Hardware design source files
>>>>
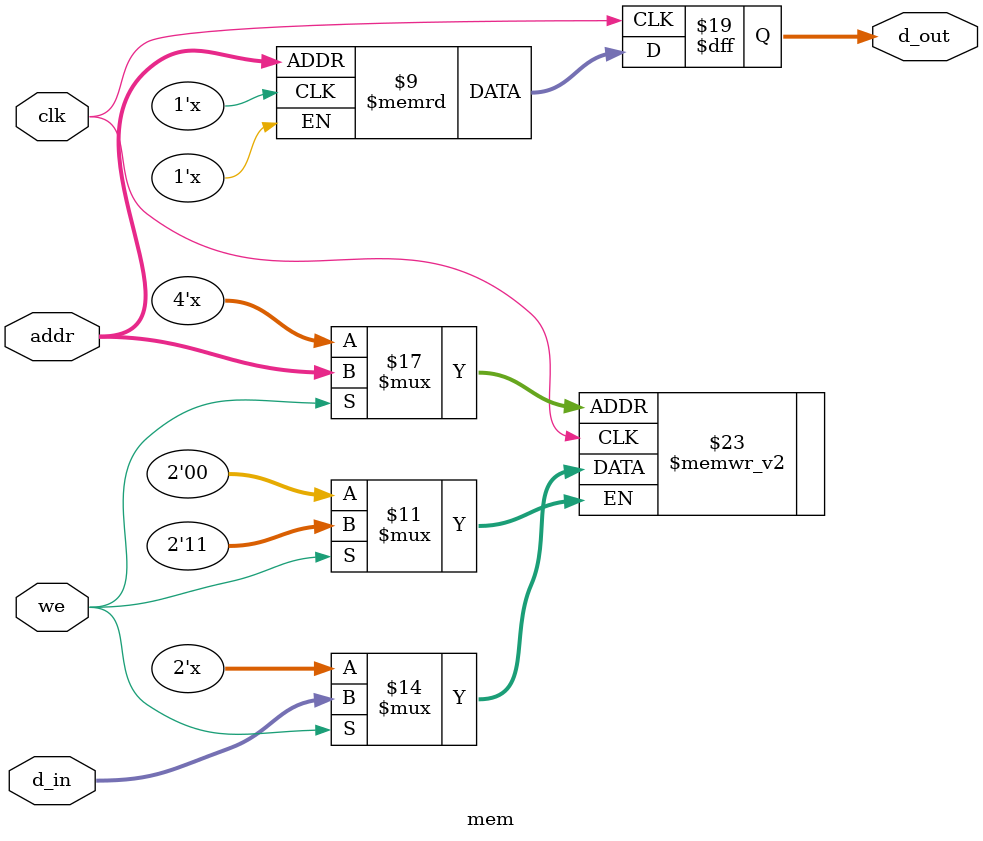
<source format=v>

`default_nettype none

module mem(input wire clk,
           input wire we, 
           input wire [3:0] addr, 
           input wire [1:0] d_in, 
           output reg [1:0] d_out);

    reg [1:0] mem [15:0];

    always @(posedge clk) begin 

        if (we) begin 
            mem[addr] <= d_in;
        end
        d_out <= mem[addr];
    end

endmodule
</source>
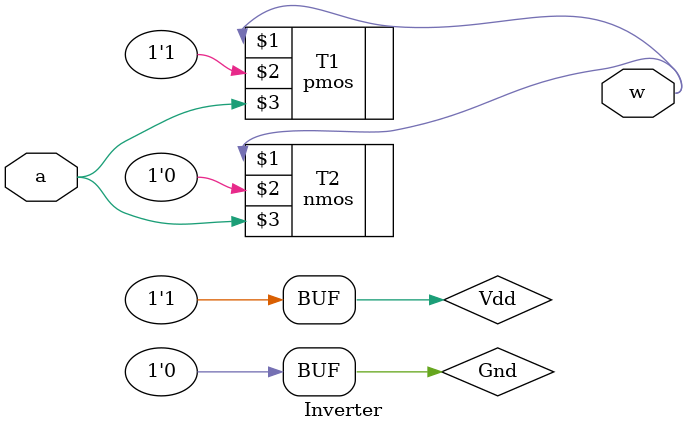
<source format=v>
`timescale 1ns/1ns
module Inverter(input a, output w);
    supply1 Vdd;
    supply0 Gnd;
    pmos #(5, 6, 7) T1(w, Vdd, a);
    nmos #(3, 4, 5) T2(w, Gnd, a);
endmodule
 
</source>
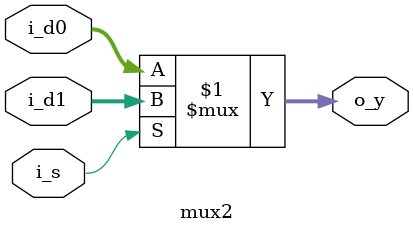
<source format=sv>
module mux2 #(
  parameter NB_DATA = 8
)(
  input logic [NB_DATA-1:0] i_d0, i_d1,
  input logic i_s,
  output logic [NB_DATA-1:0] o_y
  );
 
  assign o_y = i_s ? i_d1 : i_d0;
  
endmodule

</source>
<<<<
* Task brief
Every line containing the string "wire" is required; copy each such line from the data.

* Output
module mem(input wire clk,
           input wire we, 
           input wire [3:0] addr, 
           input wire [1:0] d_in, 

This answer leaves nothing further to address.